▸ **Passage for review**:
* * * * *
In this more socially representative fictional assembly, students learned about the resolutions adopted at the original gathering and the conditions that prompted them, and they also saw firsthand how more privileged white women ignored other important issues, such as treaty rights of Mexican women, sexual abuse of enslaved African Americans, and workplace exploitation of poor white women, that a more diverse convention might have addressed.
The knowledge that my students acquired from this role-play consisted not only of "facts," although they learned plenty of these. They also exercised their multicultural social imaginations, listening for the voices that are often silenced in the traditional U.S. history narrative and becoming more alert to issues of race and class. However, this kind of teaching and learning takes time—time that could be ill-afforded in the fact-packing pedagogy required by multiple-choice tests. And after all their study, would my students have recalled which amendment gave women the right to vote? If not, they would have appeared ignorant about the struggle for women's rights.
Likewise, my Global Studies students spend the better part of a quarter reading, discussing, role-playing, and writing about the consequences of European colonialism. They read excerpts from Okot p'Bitek's poignant book-length poem, Song of Lawino, about the lingering psychological effects of colonialism in Uganda; role-play a trial on the colonial roots of the Irish potato famine; and examine how Asian economies were distorted to serve the needs of European ruling classes. But when confronted with multiple-choice questions that demand that they recall isolated facts about colonialism in 1914, would my students answer correctly? As these examples illustrate, a multicultural curriculum is not so much about teaching facts as it is about nurturing a fuller understanding of society.

Misrepresenting Social Realities

Not surprisingly, Oregon's "one best answer" approach vastly oversimplifies complex social processes—and entirely erases ethnicity and race as categories of analysis. One question on a recent test reads: "In 1919, over 4.1 million Americans belonged to labor unions. By 1928, that number had dropped to 3.4 million. Which of the following best accounts for that drop?" It seems that the correct answer must be A: "Wages increased dramatically, so workers didn't need unions." All the other answers are clearly wrong, but is this answer "correct"? Do workers automatically leave unions when they win higher wages? Weren't mechanization and scientific management factors in undermining traditional craft unions? Did the post-World War I Red Scare, with systematic attacks on radical unions like the Industrial Workers of the World and deportations of foreign-born labor organizers, affect union membership?
And how about the Oregon test's reductive category of "worker"? Shouldn't students be alert to how race, ethnicity, and gender were and are important factors in determining one's workplace experience, including union membership? For example, in 1919, professional strikebreakers, hired by steel corporations, were told to "stir up as much bad feeling as you possibly can between the Serbians and the Italians." And more than 30,000 black workers, excluded from AFL unions, were brought in as strikebreakers (Zinn, 1980, p. 372). A multicultural awareness is vital to arriving at a full answer to this Oregon field-test question. But the state would reward students for choosing a historical sound bite that is as shallow as it is wrong.

What Tests Communicate

Another aspect of these tests is especially offensive to teachers: They don't merely assess, they also instruct. The tests represent the authority of the state, implicitly telling students, "Just memorize the facts, kids. That's what social studies is all about—and if teachers do any more than that, they're wasting your time." Multiple-choice tests undermine teachers' efforts to construct a rigorous multicultural curriculum because they delegitimate that curriculum in students' eyes: If it were important, it would be on the test.
* * * * *
[Skeletal landmark data]
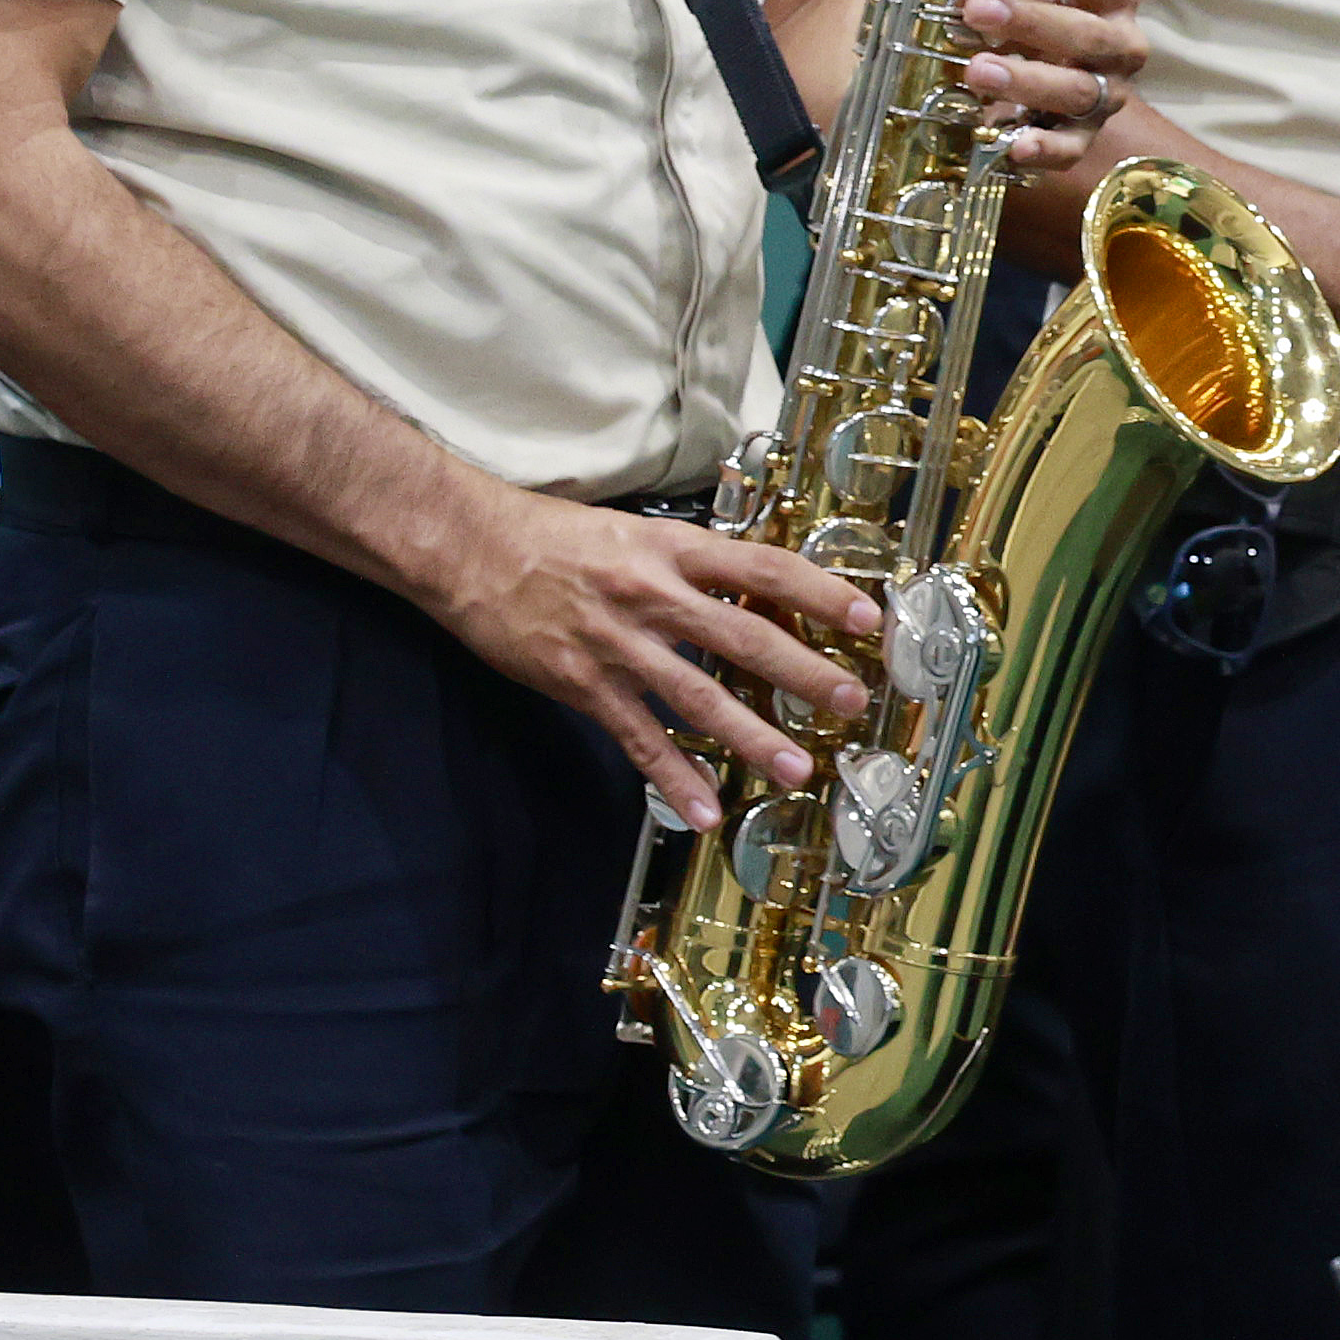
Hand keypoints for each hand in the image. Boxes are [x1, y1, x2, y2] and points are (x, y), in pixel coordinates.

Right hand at [419, 483, 884, 828]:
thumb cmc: (556, 536)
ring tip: (797, 768)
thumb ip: (692, 564)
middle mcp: (654, 596)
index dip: (821, 592)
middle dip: (804, 673)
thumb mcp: (638, 533)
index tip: (868, 617)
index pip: (765, 569)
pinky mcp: (583, 684)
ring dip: (751, 737)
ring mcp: (618, 644)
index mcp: (675, 550)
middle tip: (851, 700)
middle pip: (745, 637)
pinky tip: (704, 806)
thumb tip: (752, 589)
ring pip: (698, 697)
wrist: (471, 548)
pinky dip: (673, 776)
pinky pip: (638, 738)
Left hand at [946, 0, 1148, 186]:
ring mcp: (1107, 95)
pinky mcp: (1084, 137)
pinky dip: (1046, 148)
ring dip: (1028, 79)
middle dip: (1032, 20)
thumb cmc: (1037, 15)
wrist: (1050, 75)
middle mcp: (1121, 47)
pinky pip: (1072, 148)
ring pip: (1078, 91)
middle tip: (977, 8)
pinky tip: (1014, 144)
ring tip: (977, 69)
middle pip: (1088, 35)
* * * * *
▸ **Task requirements**:
Rewrite everything from "What Tests Communicate" down to "on the test." in the essay on testing and multicultural teaching, putting "syllabus" in place of "curriculum" each time it occurs.

▸ **Response box**:
What Tests Communicate

Another aspect of these tests is especially offensive to teachers: They don't merely assess, they also instruct. The tests represent the authority of the state, implicitly telling students, "Just memorize the facts, kids. That's what social studies is all about—and if teachers do any more than that, they're wasting your time." Multiple-choice tests undermine teachers' efforts to construct a rigorous multicultural syllabus because they delegitimate that syllabus in students' eyes: If it were important, it would be on the test.